** Work to complete **
With pictures left out, write out exactly every line from the start of the data through the one that contains "轉變為女神，儀式也多與女性有關，但可能涉及到社會".

** Records shown **
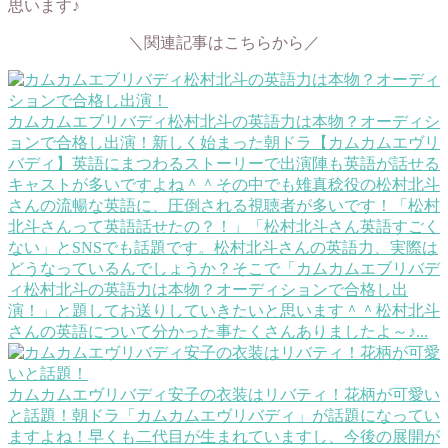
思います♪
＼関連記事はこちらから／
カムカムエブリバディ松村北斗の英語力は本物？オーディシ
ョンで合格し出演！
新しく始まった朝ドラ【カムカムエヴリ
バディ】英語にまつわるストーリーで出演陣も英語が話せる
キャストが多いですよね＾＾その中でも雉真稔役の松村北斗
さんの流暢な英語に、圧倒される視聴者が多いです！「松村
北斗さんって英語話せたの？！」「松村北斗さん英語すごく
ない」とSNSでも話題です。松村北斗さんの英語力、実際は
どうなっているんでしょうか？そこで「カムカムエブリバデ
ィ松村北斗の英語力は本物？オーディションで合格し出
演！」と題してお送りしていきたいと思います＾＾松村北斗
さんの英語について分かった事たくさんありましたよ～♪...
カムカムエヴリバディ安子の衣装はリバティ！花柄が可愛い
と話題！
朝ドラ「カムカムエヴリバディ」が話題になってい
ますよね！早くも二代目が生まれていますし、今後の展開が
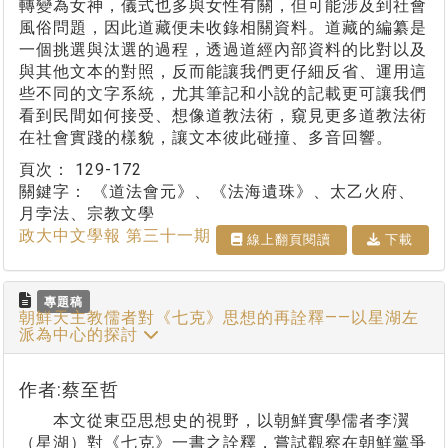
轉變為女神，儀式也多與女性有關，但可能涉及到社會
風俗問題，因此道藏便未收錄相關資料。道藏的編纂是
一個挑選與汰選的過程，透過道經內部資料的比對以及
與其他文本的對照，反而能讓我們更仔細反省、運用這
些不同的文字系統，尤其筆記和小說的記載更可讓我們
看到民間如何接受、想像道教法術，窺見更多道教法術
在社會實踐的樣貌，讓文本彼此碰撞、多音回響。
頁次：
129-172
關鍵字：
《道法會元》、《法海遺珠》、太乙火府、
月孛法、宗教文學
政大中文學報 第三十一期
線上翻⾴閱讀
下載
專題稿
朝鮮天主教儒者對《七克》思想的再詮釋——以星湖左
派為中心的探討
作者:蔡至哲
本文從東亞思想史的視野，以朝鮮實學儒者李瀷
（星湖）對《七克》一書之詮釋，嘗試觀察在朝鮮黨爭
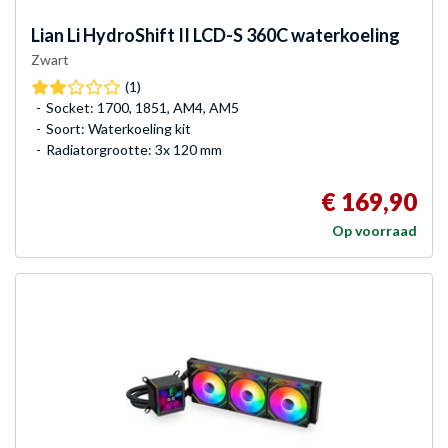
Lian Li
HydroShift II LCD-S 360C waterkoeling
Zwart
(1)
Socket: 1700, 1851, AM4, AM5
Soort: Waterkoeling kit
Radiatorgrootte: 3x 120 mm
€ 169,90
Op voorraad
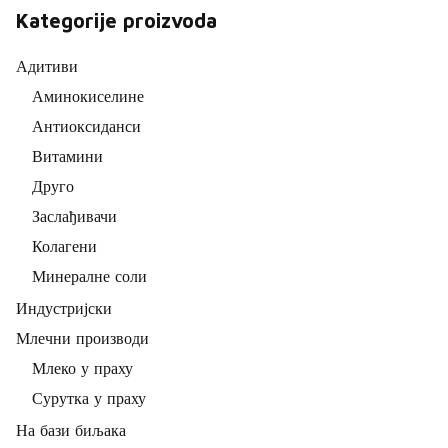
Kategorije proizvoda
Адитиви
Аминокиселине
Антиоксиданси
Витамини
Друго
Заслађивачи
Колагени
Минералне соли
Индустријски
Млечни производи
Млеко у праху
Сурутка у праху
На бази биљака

** Task solution **
思います♪
＼関連記事はこちらから／
カムカムエブリバディ松村北斗の英語力は本物？オーディシ
ョンで合格し出演！
新しく始まった朝ドラ【カムカムエヴリ
バディ】英語にまつわるストーリーで出演陣も英語が話せる
キャストが多いですよね＾＾その中でも雉真稔役の松村北斗
さんの流暢な英語に、圧倒される視聴者が多いです！「松村
北斗さんって英語話せたの？！」「松村北斗さん英語すごく
ない」とSNSでも話題です。松村北斗さんの英語力、実際は
どうなっているんでしょうか？そこで「カムカムエブリバデ
ィ松村北斗の英語力は本物？オーディションで合格し出
演！」と題してお送りしていきたいと思います＾＾松村北斗
さんの英語について分かった事たくさんありましたよ～♪...
カムカムエヴリバディ安子の衣装はリバティ！花柄が可愛い
と話題！
朝ドラ「カムカムエヴリバディ」が話題になってい
ますよね！早くも二代目が生まれていますし、今後の展開が
轉變為女神，儀式也多與女性有關，但可能涉及到社會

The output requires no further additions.